Pemekaran Dapil Surabaya Berkah atau Beban Demokrasi?
Catatan Redaksi - Rencana pemekaran daerah pemilihan (dapil) di Kota Surabaya menjelang Pemilu 2029 bukan cuma perubahan administratif di atas kertas.
Langkah ini merupakan hantaman keras yang akan merombak total lanskap pertarungan politik di Kota Pahlawan.
Bagi partai politik dan calon legislatif, wacana ini merupakan alarm dini. Sebab mereka dipaksa keluar dari zona nyaman, memetakan ulang basis massa.
Pun beradaptasi cepat dengan medan tempur yang sepenuhnya baru.
Pemekaran wilayah ini dipastikan memicu rekonstruksi basis suara secara masif. Partai-partai besar tidak bisa lagi tidur nyenyak di atas "lumbung suara" tradisional mereka.
Garis pembatas dapil yang baru berpotensi memecah konsentrasi pemilih fanatik, atau bahkan meleburkannya ke dalam wilayah kekuasaan lawan.
Kondisi ini menuntut parpol melakukan audit elektoral ulang yang menguras energi. Lebih jauh lagi, menyempitnya ruang gerak kampanye akibat penciutan wilayah dapil justru berisiko memicu kanibalisme internal.
Benturan keras diprediksi tidak hanya terjadi antarpartai, melainkan sesama caleg di bawah naungan bendera yang sama yang berebut ceruk suara yang kian terbatas.
Namun, di balik tensi kompetisi yang meninggi, kekhawatiran besar pada potensi pembengkakan biaya politik (cost politics).

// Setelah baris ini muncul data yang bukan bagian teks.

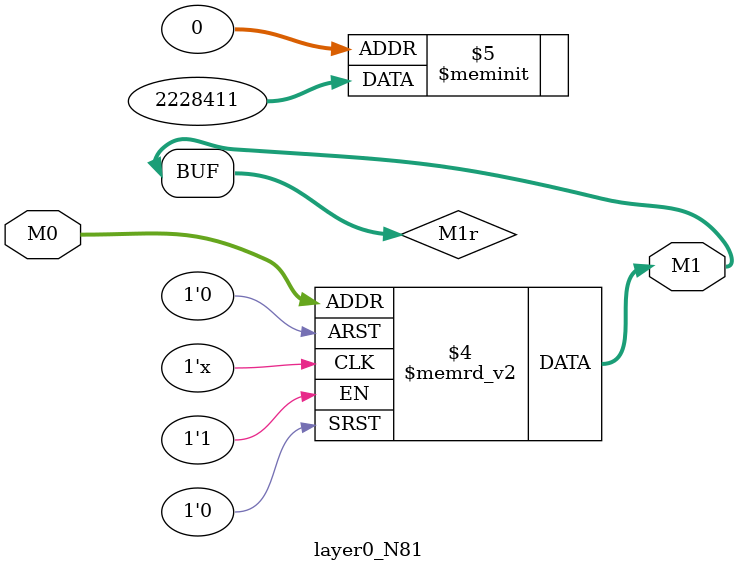
<source format=v>
module layer0_N81 ( input [3:0] M0, output [1:0] M1 );

	(*rom_style = "distributed" *) reg [1:0] M1r;
	assign M1 = M1r;
	always @ (M0) begin
		case (M0)
			4'b0000: M1r = 2'b11;
			4'b1000: M1r = 2'b10;
			4'b0100: M1r = 2'b00;
			4'b1100: M1r = 2'b00;
			4'b0010: M1r = 2'b11;
			4'b1010: M1r = 2'b10;
			4'b0110: M1r = 2'b00;
			4'b1110: M1r = 2'b00;
			4'b0001: M1r = 2'b10;
			4'b1001: M1r = 2'b00;
			4'b0101: M1r = 2'b00;
			4'b1101: M1r = 2'b00;
			4'b0011: M1r = 2'b10;
			4'b1011: M1r = 2'b00;
			4'b0111: M1r = 2'b00;
			4'b1111: M1r = 2'b00;

		endcase
	end
endmodule

</source>
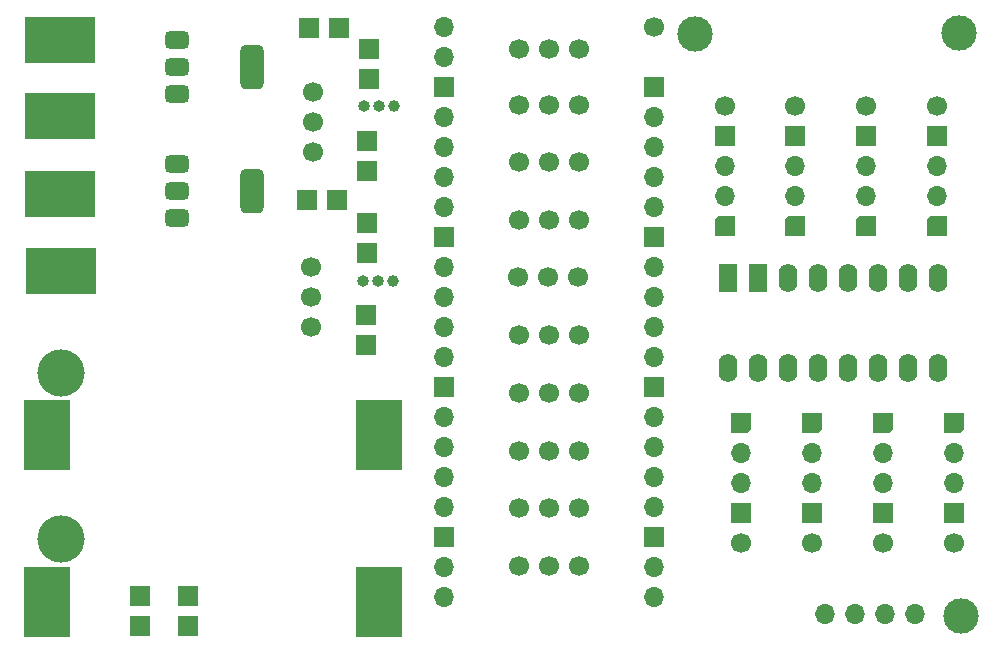
<source format=gts>
G04 #@! TF.GenerationSoftware,KiCad,Pcbnew,9.0.4*
G04 #@! TF.CreationDate,2026-01-06T18:54:23+03:00*
G04 #@! TF.ProjectId,pico-hd-mcu-v3,7069636f-2d68-4642-9d6d-63752d76332e,rev?*
G04 #@! TF.SameCoordinates,Original*
G04 #@! TF.FileFunction,Soldermask,Top*
G04 #@! TF.FilePolarity,Negative*
%FSLAX46Y46*%
G04 Gerber Fmt 4.6, Leading zero omitted, Abs format (unit mm)*
G04 Created by KiCad (PCBNEW 9.0.4) date 2026-01-06 18:54:23*
%MOMM*%
%LPD*%
G01*
G04 APERTURE LIST*
G04 Aperture macros list*
%AMRoundRect*
0 Rectangle with rounded corners*
0 $1 Rounding radius*
0 $2 $3 $4 $5 $6 $7 $8 $9 X,Y pos of 4 corners*
0 Add a 4 corners polygon primitive as box body*
4,1,4,$2,$3,$4,$5,$6,$7,$8,$9,$2,$3,0*
0 Add four circle primitives for the rounded corners*
1,1,$1+$1,$2,$3*
1,1,$1+$1,$4,$5*
1,1,$1+$1,$6,$7*
1,1,$1+$1,$8,$9*
0 Add four rect primitives between the rounded corners*
20,1,$1+$1,$2,$3,$4,$5,0*
20,1,$1+$1,$4,$5,$6,$7,0*
20,1,$1+$1,$6,$7,$8,$9,0*
20,1,$1+$1,$8,$9,$2,$3,0*%
%AMOutline5P*
0 Free polygon, 5 corners , with rotation*
0 The origin of the aperture is its center*
0 number of corners: always 5*
0 $1 to $10 corner X, Y*
0 $11 Rotation angle, in degrees counterclockwise*
0 create outline with 5 corners*
4,1,5,$1,$2,$3,$4,$5,$6,$7,$8,$9,$10,$1,$2,$11*%
%AMOutline6P*
0 Free polygon, 6 corners , with rotation*
0 The origin of the aperture is its center*
0 number of corners: always 6*
0 $1 to $12 corner X, Y*
0 $13 Rotation angle, in degrees counterclockwise*
0 create outline with 6 corners*
4,1,6,$1,$2,$3,$4,$5,$6,$7,$8,$9,$10,$11,$12,$1,$2,$13*%
%AMOutline7P*
0 Free polygon, 7 corners , with rotation*
0 The origin of the aperture is its center*
0 number of corners: always 7*
0 $1 to $14 corner X, Y*
0 $15 Rotation angle, in degrees counterclockwise*
0 create outline with 7 corners*
4,1,7,$1,$2,$3,$4,$5,$6,$7,$8,$9,$10,$11,$12,$13,$14,$1,$2,$15*%
%AMOutline8P*
0 Free polygon, 8 corners , with rotation*
0 The origin of the aperture is its center*
0 number of corners: always 8*
0 $1 to $16 corner X, Y*
0 $17 Rotation angle, in degrees counterclockwise*
0 create outline with 8 corners*
4,1,8,$1,$2,$3,$4,$5,$6,$7,$8,$9,$10,$11,$12,$13,$14,$15,$16,$1,$2,$17*%
G04 Aperture macros list end*
%ADD10O,1.700000X1.700000*%
%ADD11R,1.700000X1.700000*%
%ADD12R,1.800000X1.800000*%
%ADD13C,1.700000*%
%ADD14Outline5P,-0.850000X0.510000X-0.510000X0.850000X0.850000X0.850000X0.850000X-0.850000X-0.850000X-0.850000X180.000000*%
%ADD15Outline5P,-0.850000X0.510000X-0.510000X0.850000X0.850000X0.850000X0.850000X-0.850000X-0.850000X-0.850000X0.000000*%
%ADD16C,4.000000*%
%ADD17RoundRect,0.375000X-0.625000X-0.375000X0.625000X-0.375000X0.625000X0.375000X-0.625000X0.375000X0*%
%ADD18RoundRect,0.500000X-0.500000X-1.400000X0.500000X-1.400000X0.500000X1.400000X-0.500000X1.400000X0*%
%ADD19C,3.000000*%
%ADD20R,6.000000X4.000000*%
%ADD21O,1.000000X1.000000*%
%ADD22C,1.000000*%
%ADD23O,1.600000X2.400000*%
%ADD24R,1.600000X2.400000*%
%ADD25R,4.000000X6.000000*%
G04 APERTURE END LIST*
D10*
X112255000Y-72360000D03*
X107175000Y-72360000D03*
X104635000Y-72360000D03*
X109715000Y-72360000D03*
X90196500Y-70939000D03*
X90196500Y-68399000D03*
D11*
X90182500Y-65822500D03*
D10*
X90182500Y-60742500D03*
X90182500Y-58202500D03*
X90182500Y-55662500D03*
D11*
X90182500Y-53122500D03*
D10*
X90182500Y-50582500D03*
X90182500Y-48042500D03*
X90182500Y-45502500D03*
X90182500Y-42962500D03*
D11*
X90182500Y-40422500D03*
D10*
X90182500Y-37882500D03*
X90182500Y-35342500D03*
X90182500Y-32802500D03*
X90182500Y-30262500D03*
D11*
X90182500Y-27722500D03*
D10*
X72402500Y-22642500D03*
X72402500Y-25182500D03*
D11*
X72402500Y-27722500D03*
D10*
X72402500Y-30262500D03*
X72402500Y-32802500D03*
X72402500Y-35342500D03*
X72402500Y-37882500D03*
D11*
X72402500Y-40422500D03*
D10*
X72402500Y-42962500D03*
X72402500Y-45502500D03*
X72402500Y-48042500D03*
X72402500Y-50582500D03*
D11*
X72402500Y-53122500D03*
D10*
X72402500Y-55662500D03*
X72402500Y-58202500D03*
X72402500Y-60742500D03*
X72402500Y-63282500D03*
D11*
X72402500Y-65822500D03*
D10*
X72402500Y-68362500D03*
X72402500Y-70902500D03*
D12*
X50717500Y-70842500D03*
X50717500Y-73382500D03*
X46712500Y-70852500D03*
X46712500Y-73392500D03*
D13*
X90200000Y-22650000D03*
X103587500Y-66357500D03*
D11*
X103587500Y-63817500D03*
D10*
X103587500Y-61277500D03*
X103587500Y-58737500D03*
D14*
X103587500Y-56197500D03*
D13*
X114177500Y-29367500D03*
D11*
X114177500Y-31907500D03*
D10*
X114177500Y-34447500D03*
X114177500Y-36987500D03*
D15*
X114177500Y-39527500D03*
D16*
X40000000Y-52000000D03*
D13*
X61300000Y-30692500D03*
X61300000Y-28152500D03*
X61300000Y-33232500D03*
D12*
X60960000Y-22785000D03*
X63500000Y-22785000D03*
D17*
X49850000Y-34252500D03*
X49850000Y-38852500D03*
D18*
X56150000Y-36552500D03*
D17*
X49850000Y-36552500D03*
D19*
X116040000Y-23190000D03*
D10*
X90170000Y-63280000D03*
D12*
X65830000Y-49632500D03*
X65830000Y-47092500D03*
D13*
X96177500Y-29367500D03*
D11*
X96177500Y-31907500D03*
D10*
X96177500Y-34447500D03*
X96177500Y-36987500D03*
D15*
X96177500Y-39527500D03*
D20*
X39867500Y-23800000D03*
D13*
X109587500Y-66357500D03*
D11*
X109587500Y-63817500D03*
D10*
X109587500Y-61277500D03*
X109587500Y-58737500D03*
D14*
X109587500Y-56197500D03*
D12*
X60810000Y-37280000D03*
X63350000Y-37280000D03*
D21*
X66820000Y-44157500D03*
X65550000Y-44157500D03*
D22*
X68090000Y-44157500D03*
D19*
X116150000Y-72500000D03*
D13*
X108177500Y-29367500D03*
D11*
X108177500Y-31907500D03*
D10*
X108177500Y-34447500D03*
X108177500Y-36987500D03*
D15*
X108177500Y-39527500D03*
D16*
X40000000Y-66042500D03*
D17*
X49850000Y-23752500D03*
X49850000Y-28352500D03*
D18*
X56150000Y-26052500D03*
D17*
X49850000Y-26052500D03*
D13*
X61200000Y-45492500D03*
X61200000Y-42952500D03*
X61200000Y-48032500D03*
D19*
X93675000Y-23242500D03*
D20*
X39900000Y-30200000D03*
D13*
X97587500Y-66357500D03*
D11*
X97587500Y-63817500D03*
D10*
X97587500Y-61277500D03*
X97587500Y-58737500D03*
D14*
X97587500Y-56197500D03*
D13*
X115587500Y-66357500D03*
D11*
X115587500Y-63817500D03*
D10*
X115587500Y-61277500D03*
X115587500Y-58737500D03*
D14*
X115587500Y-56197500D03*
D20*
X39910000Y-36787500D03*
D12*
X65920000Y-41837500D03*
X65920000Y-39297500D03*
D21*
X66920000Y-29377500D03*
X65650000Y-29377500D03*
D22*
X68190000Y-29377500D03*
D20*
X39995000Y-43357500D03*
D12*
X65940000Y-34832500D03*
X65940000Y-32292500D03*
D13*
X102177500Y-29367500D03*
D11*
X102177500Y-31907500D03*
D10*
X102177500Y-34447500D03*
X102177500Y-36987500D03*
D15*
X102177500Y-39527500D03*
D12*
X66035000Y-27062500D03*
X66035000Y-24522500D03*
D23*
X114255000Y-43927500D03*
X111715000Y-43927500D03*
X109175000Y-43927500D03*
X106635000Y-43927500D03*
X104095000Y-43927500D03*
X101555000Y-43927500D03*
D24*
X99015000Y-43927500D03*
X96475000Y-43927500D03*
D23*
X96475000Y-51547500D03*
X99015000Y-51547500D03*
X101555000Y-51547500D03*
X104095000Y-51547500D03*
X106635000Y-51547500D03*
X109175000Y-51547500D03*
X111715000Y-51547500D03*
X114255000Y-51547500D03*
D13*
X83850000Y-63430000D03*
X81310000Y-63430000D03*
X78770000Y-63430000D03*
X83850000Y-24550000D03*
X81310000Y-24550000D03*
X78770000Y-24550000D03*
D25*
X66947500Y-71352500D03*
X38847500Y-71352500D03*
X66947500Y-57252500D03*
X38847500Y-57252500D03*
D13*
X83810000Y-53620000D03*
X81270000Y-53620000D03*
X78730000Y-53620000D03*
X83850000Y-68280000D03*
X81310000Y-68280000D03*
X78770000Y-68280000D03*
X83840000Y-29310000D03*
X81300000Y-29310000D03*
X78760000Y-29310000D03*
X83842500Y-34100000D03*
X81302500Y-34100000D03*
X78762500Y-34100000D03*
X83830000Y-58560000D03*
X81290000Y-58560000D03*
X78750000Y-58560000D03*
X83840000Y-38980000D03*
X81300000Y-38980000D03*
X78760000Y-38980000D03*
X83780000Y-43840000D03*
X81240000Y-43840000D03*
X78700000Y-43840000D03*
X83810000Y-48730000D03*
X81270000Y-48730000D03*
X78730000Y-48730000D03*
M02*

</source>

Ketika ruang kompetisi semakin menyempit dan persaingan kian personal, godaan caleg menggunakan jalan pintas akan semakin liar.
Jika penyelenggara dan pengawas pemilu lengah, ruang demokrasi Surabaya terancam didominasi oleh penguatan praktik patronase dan politik uang.
Hal ini tentu menjadi paradoks pemekaran yang semula untuk mendekatkan wakil rakyat dengan konstituen, justru berisiko menurunkan kualitas demokrasi akibat pragmatisme transaksional.
Kendati begitu pemekaran dapil ini menjadi ujian kematangan politik bagi semua elemen di Surabaya.
Partai politik dituntut membuktikan komitmennya melahirkan kader yang kaya gagasan dan kuat secara ideologis, bukan cuma caleg yang mengandalkan kekuatan logistik.
Di sisi lain, warga Surabaya harus menjadi pemilih yang jauh lebih kritis. Meskipun peta dapil mungkin saja berubah.
Namun kecerdasan kolektif publik dalam menyaring pemimpin masa depan tidak boleh goyah oleh godaan sesaat.